From the first line of the records below, transcribe each line exactly up to and including the one with "3: (273, 384, 1.19)"; pictures stay out.

-- Information follows --

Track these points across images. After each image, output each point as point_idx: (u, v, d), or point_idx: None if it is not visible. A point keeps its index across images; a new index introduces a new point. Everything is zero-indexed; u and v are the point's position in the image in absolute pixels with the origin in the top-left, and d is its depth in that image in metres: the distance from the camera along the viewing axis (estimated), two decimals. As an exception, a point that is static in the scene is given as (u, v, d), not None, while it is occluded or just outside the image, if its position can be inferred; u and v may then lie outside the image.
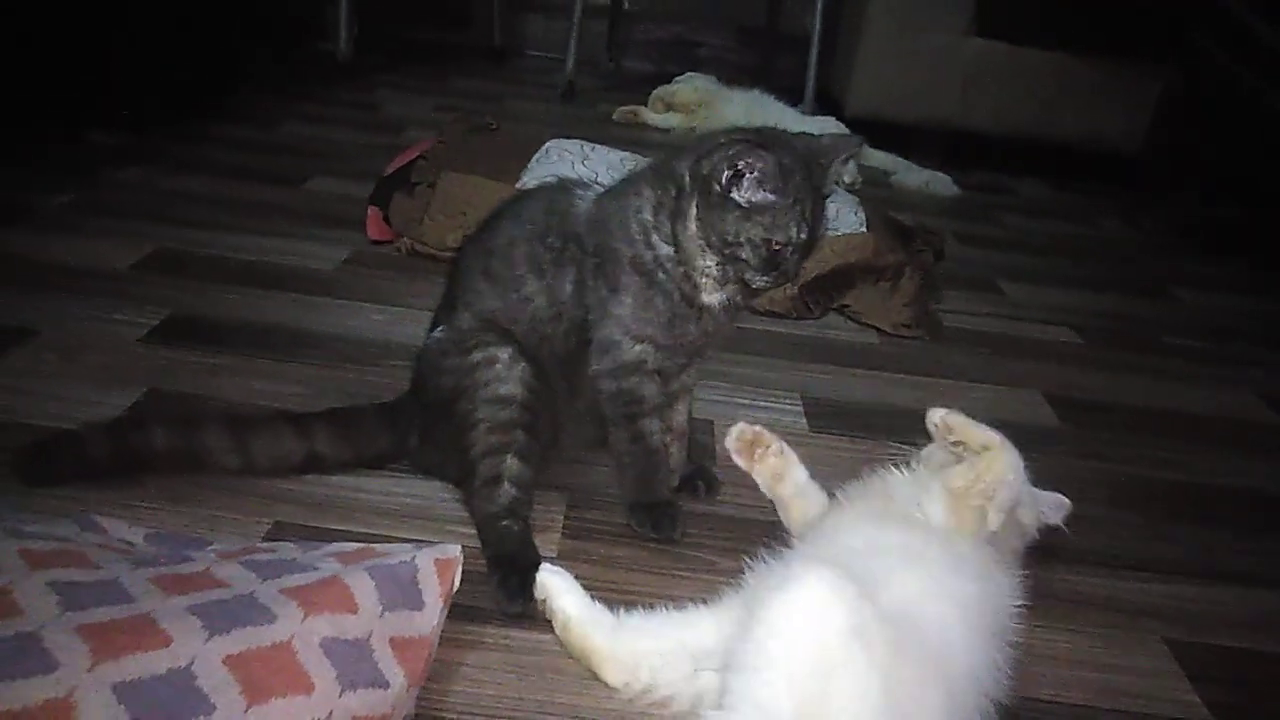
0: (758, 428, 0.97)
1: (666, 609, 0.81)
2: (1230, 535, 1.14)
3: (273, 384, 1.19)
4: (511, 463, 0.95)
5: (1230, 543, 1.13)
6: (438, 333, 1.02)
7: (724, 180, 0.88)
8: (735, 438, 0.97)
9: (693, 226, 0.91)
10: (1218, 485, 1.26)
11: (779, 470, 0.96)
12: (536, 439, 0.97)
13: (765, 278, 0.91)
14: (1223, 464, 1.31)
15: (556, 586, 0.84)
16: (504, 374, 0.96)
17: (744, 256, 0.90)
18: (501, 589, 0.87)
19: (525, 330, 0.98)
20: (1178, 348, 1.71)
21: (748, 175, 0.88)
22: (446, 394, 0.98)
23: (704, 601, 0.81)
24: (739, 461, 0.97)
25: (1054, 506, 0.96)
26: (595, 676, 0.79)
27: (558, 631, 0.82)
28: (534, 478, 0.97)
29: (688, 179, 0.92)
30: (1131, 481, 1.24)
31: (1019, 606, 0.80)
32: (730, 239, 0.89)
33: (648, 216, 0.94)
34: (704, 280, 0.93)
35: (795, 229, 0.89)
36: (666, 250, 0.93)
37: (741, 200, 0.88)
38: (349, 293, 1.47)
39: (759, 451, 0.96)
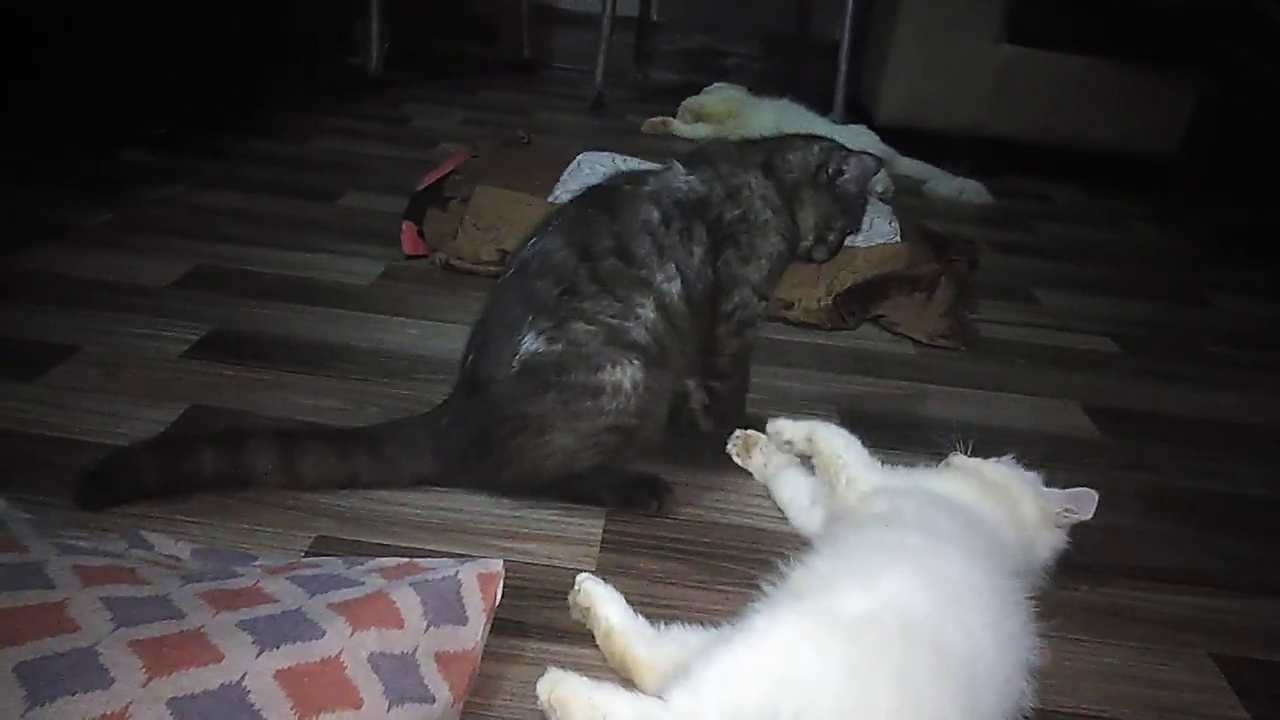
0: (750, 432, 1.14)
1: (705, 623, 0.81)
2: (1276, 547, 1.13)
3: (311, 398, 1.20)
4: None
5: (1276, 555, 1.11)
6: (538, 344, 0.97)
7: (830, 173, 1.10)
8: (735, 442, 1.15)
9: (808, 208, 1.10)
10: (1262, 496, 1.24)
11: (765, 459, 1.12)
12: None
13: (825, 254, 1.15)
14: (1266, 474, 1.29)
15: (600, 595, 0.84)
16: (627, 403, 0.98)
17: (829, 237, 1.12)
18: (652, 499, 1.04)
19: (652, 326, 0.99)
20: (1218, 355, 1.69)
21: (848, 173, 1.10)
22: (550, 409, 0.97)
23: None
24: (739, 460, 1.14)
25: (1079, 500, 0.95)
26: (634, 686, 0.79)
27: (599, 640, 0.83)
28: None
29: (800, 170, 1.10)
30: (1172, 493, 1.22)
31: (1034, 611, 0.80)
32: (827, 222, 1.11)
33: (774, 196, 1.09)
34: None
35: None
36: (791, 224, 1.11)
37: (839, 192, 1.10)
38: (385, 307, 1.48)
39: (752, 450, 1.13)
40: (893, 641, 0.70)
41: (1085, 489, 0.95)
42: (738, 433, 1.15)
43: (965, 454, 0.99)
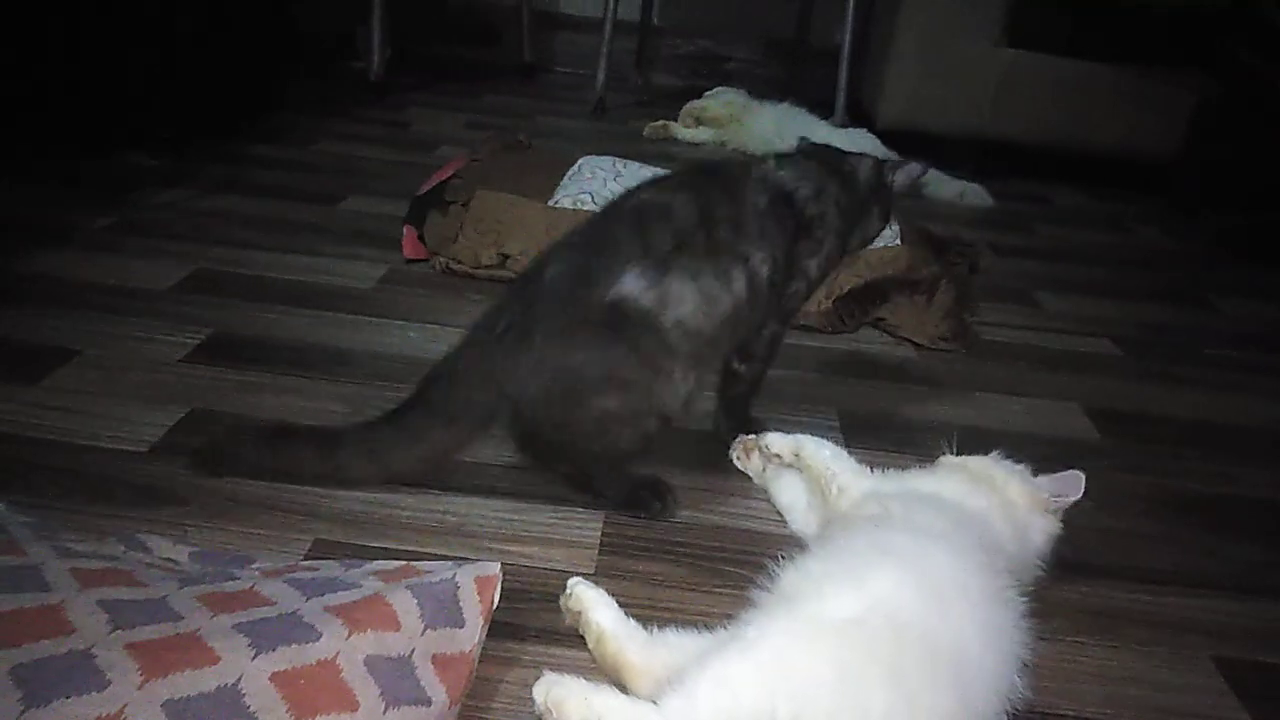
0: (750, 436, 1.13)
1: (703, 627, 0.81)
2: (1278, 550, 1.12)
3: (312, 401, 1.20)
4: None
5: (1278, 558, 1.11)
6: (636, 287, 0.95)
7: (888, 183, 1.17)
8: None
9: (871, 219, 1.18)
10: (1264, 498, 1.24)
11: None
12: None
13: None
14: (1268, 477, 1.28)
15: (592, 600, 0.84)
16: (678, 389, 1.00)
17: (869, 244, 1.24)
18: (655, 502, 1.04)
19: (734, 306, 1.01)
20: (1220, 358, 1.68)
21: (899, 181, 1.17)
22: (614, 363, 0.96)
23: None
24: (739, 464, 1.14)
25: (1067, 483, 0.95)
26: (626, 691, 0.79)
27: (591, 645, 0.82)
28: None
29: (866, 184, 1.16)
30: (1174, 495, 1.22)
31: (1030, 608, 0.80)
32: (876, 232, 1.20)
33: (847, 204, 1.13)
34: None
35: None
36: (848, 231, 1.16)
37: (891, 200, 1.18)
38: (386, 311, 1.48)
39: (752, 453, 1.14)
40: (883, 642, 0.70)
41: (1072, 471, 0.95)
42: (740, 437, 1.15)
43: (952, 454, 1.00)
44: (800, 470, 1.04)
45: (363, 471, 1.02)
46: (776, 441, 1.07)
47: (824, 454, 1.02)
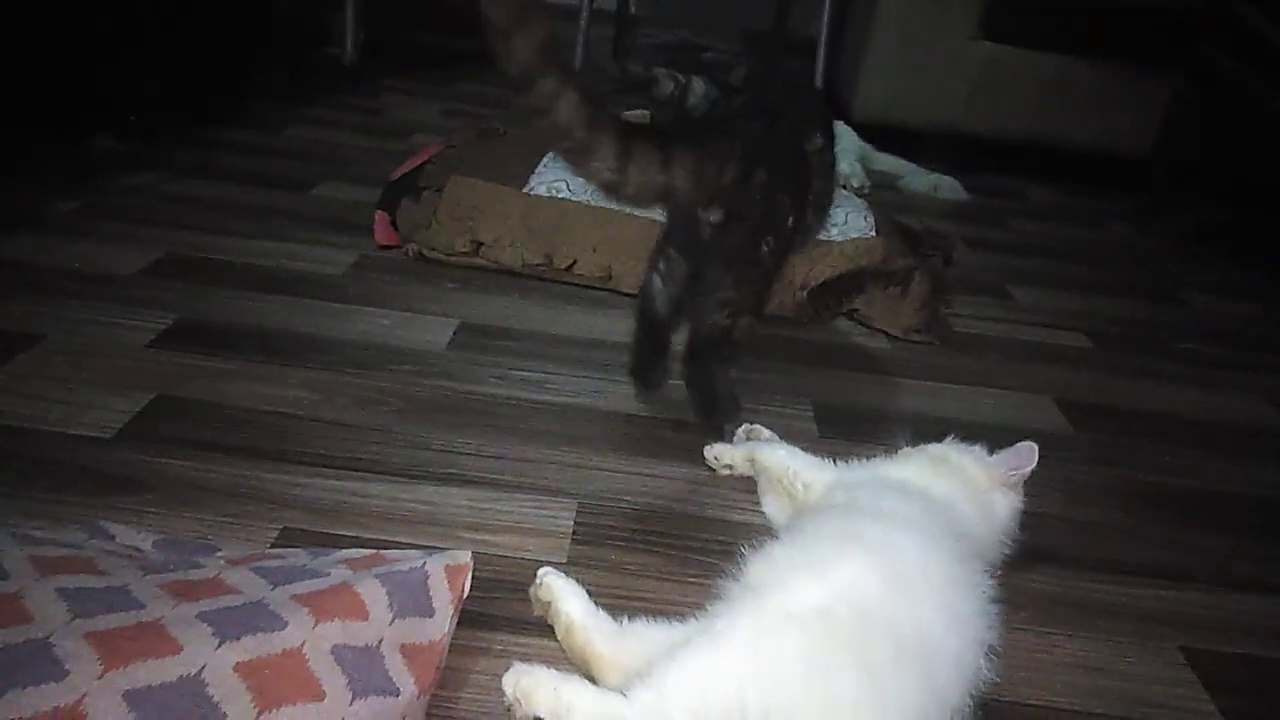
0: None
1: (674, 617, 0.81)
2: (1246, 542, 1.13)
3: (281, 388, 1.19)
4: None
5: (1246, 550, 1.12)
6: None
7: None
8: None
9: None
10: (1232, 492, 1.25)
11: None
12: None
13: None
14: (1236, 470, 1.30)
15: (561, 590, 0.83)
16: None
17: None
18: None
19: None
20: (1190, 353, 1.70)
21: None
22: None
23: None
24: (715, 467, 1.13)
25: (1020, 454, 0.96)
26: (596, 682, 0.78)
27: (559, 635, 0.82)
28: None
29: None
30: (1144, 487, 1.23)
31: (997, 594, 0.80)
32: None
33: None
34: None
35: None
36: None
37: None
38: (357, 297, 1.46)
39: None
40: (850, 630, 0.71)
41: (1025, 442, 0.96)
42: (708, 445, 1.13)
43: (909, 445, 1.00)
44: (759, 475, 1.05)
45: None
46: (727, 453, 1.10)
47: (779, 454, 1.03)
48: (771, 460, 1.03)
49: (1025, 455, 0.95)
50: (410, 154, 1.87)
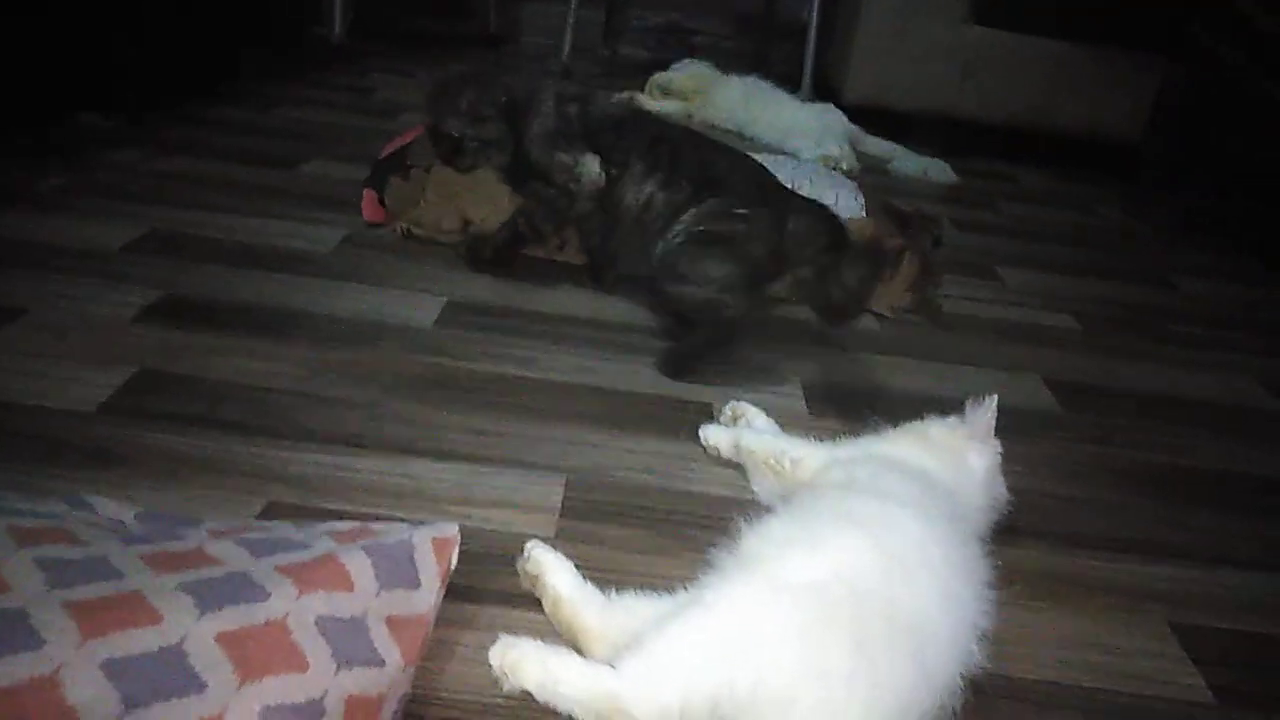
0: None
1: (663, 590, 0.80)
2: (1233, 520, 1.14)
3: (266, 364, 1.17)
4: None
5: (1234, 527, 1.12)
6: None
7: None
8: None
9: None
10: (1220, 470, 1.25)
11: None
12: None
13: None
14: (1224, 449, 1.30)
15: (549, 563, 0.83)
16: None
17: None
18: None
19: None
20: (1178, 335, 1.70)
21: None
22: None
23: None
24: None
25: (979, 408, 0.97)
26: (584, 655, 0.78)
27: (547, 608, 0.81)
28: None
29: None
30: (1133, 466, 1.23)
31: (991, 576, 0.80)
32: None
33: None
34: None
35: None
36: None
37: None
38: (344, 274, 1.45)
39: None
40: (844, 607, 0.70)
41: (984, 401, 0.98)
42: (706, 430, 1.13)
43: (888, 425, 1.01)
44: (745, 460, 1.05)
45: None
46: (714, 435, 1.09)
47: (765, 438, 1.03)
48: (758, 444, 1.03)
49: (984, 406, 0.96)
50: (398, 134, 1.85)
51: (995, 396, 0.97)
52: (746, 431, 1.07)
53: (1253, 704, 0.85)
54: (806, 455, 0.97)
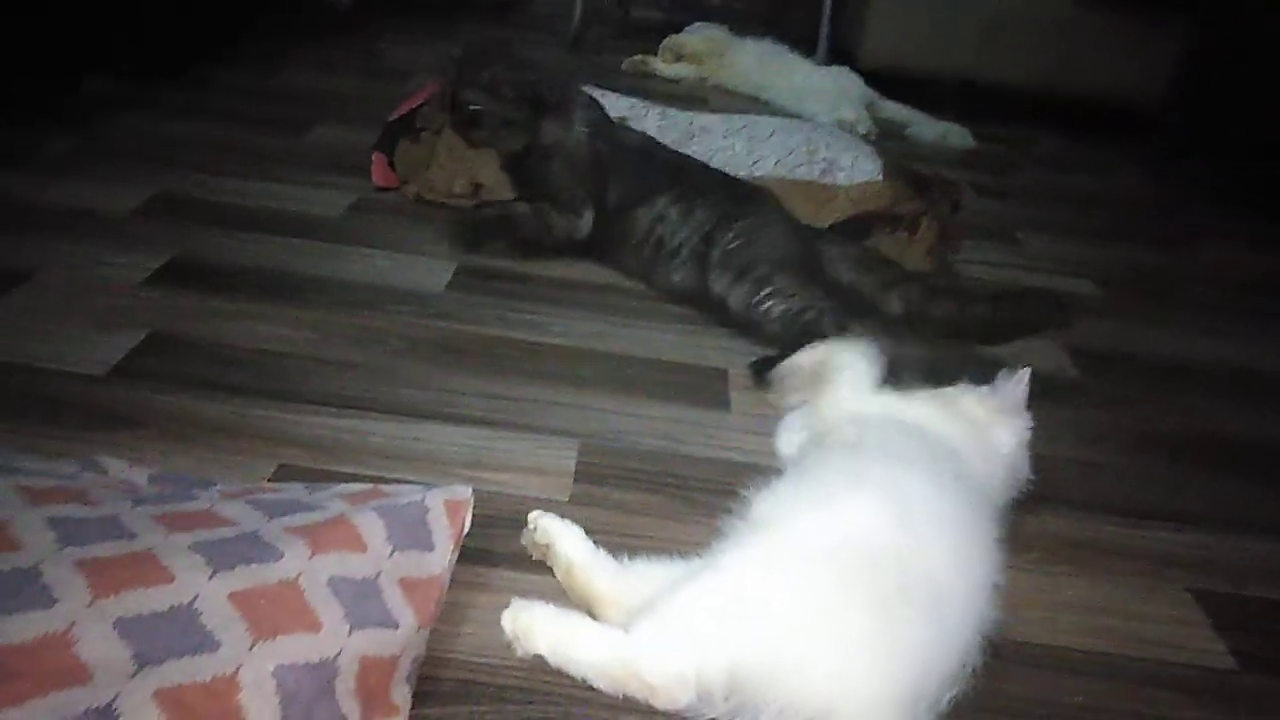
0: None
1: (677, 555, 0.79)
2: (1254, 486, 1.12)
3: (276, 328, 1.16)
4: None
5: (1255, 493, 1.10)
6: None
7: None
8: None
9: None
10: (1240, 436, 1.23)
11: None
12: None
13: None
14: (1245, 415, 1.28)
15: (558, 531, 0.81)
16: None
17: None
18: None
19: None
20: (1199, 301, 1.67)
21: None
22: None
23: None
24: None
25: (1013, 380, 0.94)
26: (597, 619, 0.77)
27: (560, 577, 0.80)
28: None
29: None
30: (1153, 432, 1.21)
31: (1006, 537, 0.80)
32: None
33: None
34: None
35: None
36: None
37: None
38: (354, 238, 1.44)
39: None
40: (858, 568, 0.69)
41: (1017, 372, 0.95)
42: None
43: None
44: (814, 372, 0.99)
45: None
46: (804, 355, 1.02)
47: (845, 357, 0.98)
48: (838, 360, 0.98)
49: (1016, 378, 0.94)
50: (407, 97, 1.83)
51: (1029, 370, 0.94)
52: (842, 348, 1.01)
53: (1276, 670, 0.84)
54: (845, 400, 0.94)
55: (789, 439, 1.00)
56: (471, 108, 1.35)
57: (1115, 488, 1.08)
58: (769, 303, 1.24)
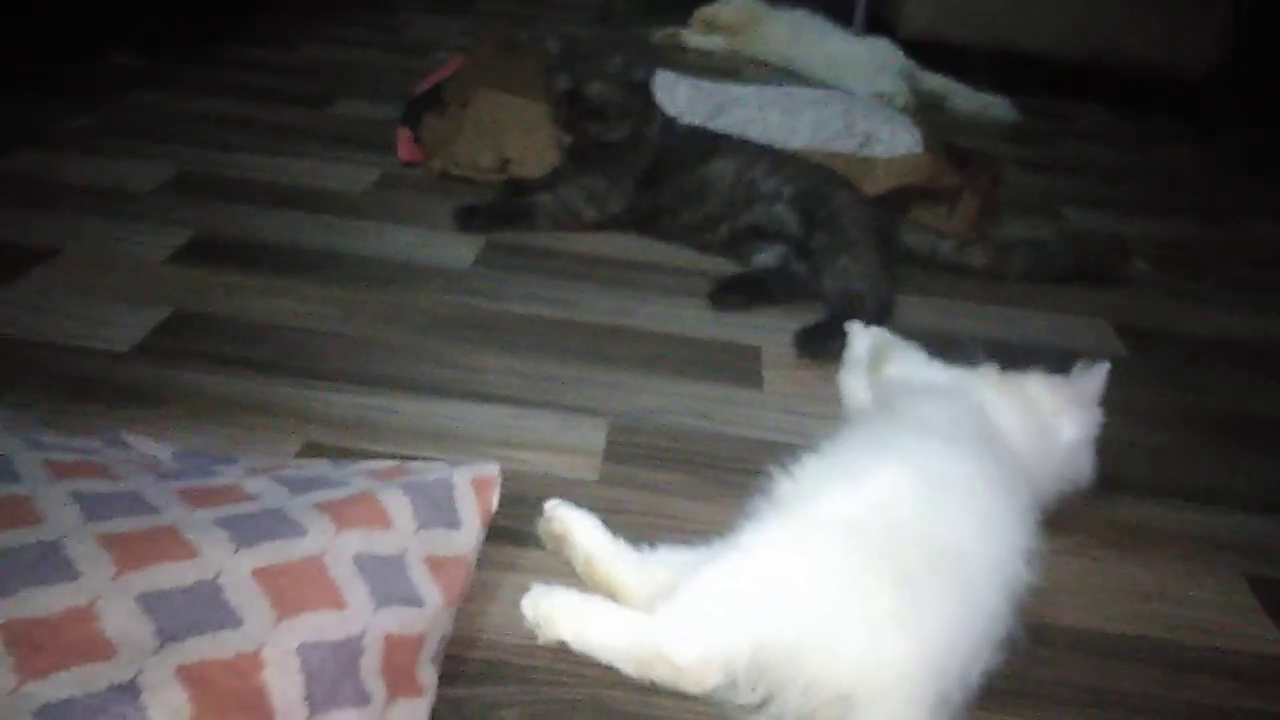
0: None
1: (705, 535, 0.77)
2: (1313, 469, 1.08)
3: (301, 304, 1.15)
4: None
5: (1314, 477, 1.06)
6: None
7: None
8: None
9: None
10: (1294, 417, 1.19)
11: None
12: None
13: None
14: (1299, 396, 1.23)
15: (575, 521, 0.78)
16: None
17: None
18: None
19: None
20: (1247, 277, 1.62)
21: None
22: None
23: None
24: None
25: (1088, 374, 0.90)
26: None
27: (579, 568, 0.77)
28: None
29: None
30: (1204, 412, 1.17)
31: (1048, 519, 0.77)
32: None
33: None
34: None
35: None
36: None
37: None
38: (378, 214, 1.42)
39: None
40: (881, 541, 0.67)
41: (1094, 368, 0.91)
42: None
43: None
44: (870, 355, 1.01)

-- Information concluded --

* _Solution_:
Track these points across images. After each image, output each point as point_idx: (u, v, d), or point_idx: None if it is not visible. A point keeps its index across images; a new index introduces a new point. Everything is zero-indexed; u and v are the point's position in the image in absolute pixels with the origin in the top-left, and d is its depth in that image in metres: the distance from the camera along the viewing axis (estimated), two decimals. As an exception, a point that is static in the scene is given as (u, v, d), not None, while it is occluded or just outside the image, if its position can be inferred; u and v may then lie outside the image.
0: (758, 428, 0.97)
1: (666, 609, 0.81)
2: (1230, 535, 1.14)
3: (273, 384, 1.19)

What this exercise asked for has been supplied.